WHAT NEEDS TO BE DONE: Give every line of the material below as a single numbered list, leaving out any blank lines.

RECORDS FOR THIS EXERCISE:

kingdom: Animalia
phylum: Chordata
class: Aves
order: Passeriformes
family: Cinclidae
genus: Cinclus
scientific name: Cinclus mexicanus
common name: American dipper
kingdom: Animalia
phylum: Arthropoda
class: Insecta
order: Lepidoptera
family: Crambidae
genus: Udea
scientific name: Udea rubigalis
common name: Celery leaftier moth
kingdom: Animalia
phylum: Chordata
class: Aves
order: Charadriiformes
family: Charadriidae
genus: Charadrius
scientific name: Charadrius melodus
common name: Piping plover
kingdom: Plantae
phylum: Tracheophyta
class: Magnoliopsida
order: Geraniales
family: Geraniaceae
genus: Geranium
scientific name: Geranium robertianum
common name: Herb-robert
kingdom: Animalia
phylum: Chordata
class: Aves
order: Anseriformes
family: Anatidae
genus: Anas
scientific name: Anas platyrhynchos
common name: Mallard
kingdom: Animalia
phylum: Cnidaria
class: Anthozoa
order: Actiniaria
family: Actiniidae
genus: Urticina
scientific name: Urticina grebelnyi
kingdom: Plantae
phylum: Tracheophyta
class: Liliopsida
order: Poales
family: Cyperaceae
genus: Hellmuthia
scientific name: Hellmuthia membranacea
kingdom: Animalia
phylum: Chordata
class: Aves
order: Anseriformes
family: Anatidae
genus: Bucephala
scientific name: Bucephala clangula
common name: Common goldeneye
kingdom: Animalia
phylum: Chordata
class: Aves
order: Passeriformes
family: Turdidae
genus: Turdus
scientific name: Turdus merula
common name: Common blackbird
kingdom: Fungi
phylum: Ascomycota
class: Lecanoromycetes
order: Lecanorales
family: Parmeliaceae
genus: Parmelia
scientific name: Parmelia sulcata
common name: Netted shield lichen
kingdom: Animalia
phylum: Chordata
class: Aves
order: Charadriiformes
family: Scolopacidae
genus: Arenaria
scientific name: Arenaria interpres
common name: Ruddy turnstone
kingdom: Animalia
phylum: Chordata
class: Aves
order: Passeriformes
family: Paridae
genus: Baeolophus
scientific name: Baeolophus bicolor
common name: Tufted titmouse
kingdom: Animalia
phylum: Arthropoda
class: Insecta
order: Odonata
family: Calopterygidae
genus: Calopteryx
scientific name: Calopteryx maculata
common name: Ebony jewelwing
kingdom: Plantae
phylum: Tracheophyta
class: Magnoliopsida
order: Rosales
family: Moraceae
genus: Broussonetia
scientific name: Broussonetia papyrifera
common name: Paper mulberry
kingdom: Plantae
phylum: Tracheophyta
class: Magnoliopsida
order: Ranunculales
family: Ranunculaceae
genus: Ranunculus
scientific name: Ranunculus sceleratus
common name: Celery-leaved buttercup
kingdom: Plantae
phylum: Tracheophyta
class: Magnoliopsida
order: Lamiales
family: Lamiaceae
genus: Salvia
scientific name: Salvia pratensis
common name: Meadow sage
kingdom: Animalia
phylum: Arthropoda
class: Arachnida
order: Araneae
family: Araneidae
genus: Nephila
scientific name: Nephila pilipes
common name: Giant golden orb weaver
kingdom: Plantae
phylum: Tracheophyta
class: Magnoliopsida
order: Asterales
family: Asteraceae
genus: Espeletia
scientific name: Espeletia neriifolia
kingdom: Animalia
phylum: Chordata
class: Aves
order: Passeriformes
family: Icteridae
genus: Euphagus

FINISHED ANSWER:
1. kingdom: Animalia
2. phylum: Chordata
3. class: Aves
4. order: Passeriformes
5. family: Cinclidae
6. genus: Cinclus
7. scientific name: Cinclus mexicanus
8. common name: American dipper
9. kingdom: Animalia
10. phylum: Arthropoda
11. class: Insecta
12. order: Lepidoptera
13. family: Crambidae
14. genus: Udea
15. scientific name: Udea rubigalis
16. common name: Celery leaftier moth
17. kingdom: Animalia
18. phylum: Chordata
19. class: Aves
20. order: Charadriiformes
21. family: Charadriidae
22. genus: Charadrius
23. scientific name: Charadrius melodus
24. common name: Piping plover
25. kingdom: Plantae
26. phylum: Tracheophyta
27. class: Magnoliopsida
28. order: Geraniales
29. family: Geraniaceae
30. genus: Geranium
31. scientific name: Geranium robertianum
32. common name: Herb-robert
33. kingdom: Animalia
34. phylum: Chordata
35. class: Aves
36. order: Anseriformes
37. family: Anatidae
38. genus: Anas
39. scientific name: Anas platyrhynchos
40. common name: Mallard
41. kingdom: Animalia
42. phylum: Cnidaria
43. class: Anthozoa
44. order: Actiniaria
45. family: Actiniidae
46. genus: Urticina
47. scientific name: Urticina grebelnyi
48. kingdom: Plantae
49. phylum: Tracheophyta
50. class: Liliopsida
51. order: Poales
52. family: Cyperaceae
53. genus: Hellmuthia
54. scientific name: Hellmuthia membranacea
55. kingdom: Animalia
56. phylum: Chordata
57. class: Aves
58. order: Anseriformes
59. family: Anatidae
60. genus: Bucephala
61. scientific name: Bucephala clangula
62. common name: Common goldeneye
63. kingdom: Animalia
64. phylum: Chordata
65. class: Aves
66. order: Passeriformes
67. family: Turdidae
68. genus: Turdus
69. scientific name: Turdus merula
70. common name: Common blackbird
71. kingdom: Fungi
72. phylum: Ascomycota
73. class: Lecanoromycetes
74. order: Lecanorales
75. family: Parmeliaceae
76. genus: Parmelia
77. scientific name: Parmelia sulcata
78. common name: Netted shield lichen
79. kingdom: Animalia
80. phylum: Chordata
81. class: Aves
82. order: Charadriiformes
83. family: Scolopacidae
84. genus: Arenaria
85. scientific name: Arenaria interpres
86. common name: Ruddy turnstone
87. kingdom: Animalia
88. phylum: Chordata
89. class: Aves
90. order: Passeriformes
91. family: Paridae
92. genus: Baeolophus
93. scientific name: Baeolophus bicolor
94. common name: Tufted titmouse
95. kingdom: Animalia
96. phylum: Arthropoda
97. class: Insecta
98. order: Odonata
99. family: Calopterygidae
100. genus: Calopteryx
101. scientific name: Calopteryx maculata
102. common name: Ebony jewelwing
103. kingdom: Plantae
104. phylum: Tracheophyta
105. class: Magnoliopsida
106. order: Rosales
107. family: Moraceae
108. genus: Broussonetia
109. scientific name: Broussonetia papyrifera
110. common name: Paper mulberry
111. kingdom: Plantae
112. phylum: Tracheophyta
113. class: Magnoliopsida
114. order: Ranunculales
115. family: Ranunculaceae
116. genus: Ranunculus
117. scientific name: Ranunculus sceleratus
118. common name: Celery-leaved buttercup
119. kingdom: Plantae
120. phylum: Tracheophyta
121. class: Magnoliopsida
122. order: Lamiales
123. family: Lamiaceae
124. genus: Salvia
125. scientific name: Salvia pratensis
126. common name: Meadow sage
127. kingdom: Animalia
128. phylum: Arthropoda
129. class: Arachnida
130. order: Araneae
131. family: Araneidae
132. genus: Nephila
133. scientific name: Nephila pilipes
134. common name: Giant golden orb weaver
135. kingdom: Plantae
136. phylum: Tracheophyta
137. class: Magnoliopsida
138. order: Asterales
139. family: Asteraceae
140. genus: Espeletia
141. scientific name: Espeletia neriifolia
142. kingdom: Animalia
143. phylum: Chordata
144. class: Aves
145. order: Passeriformes
146. family: Icteridae
147. genus: Euphagus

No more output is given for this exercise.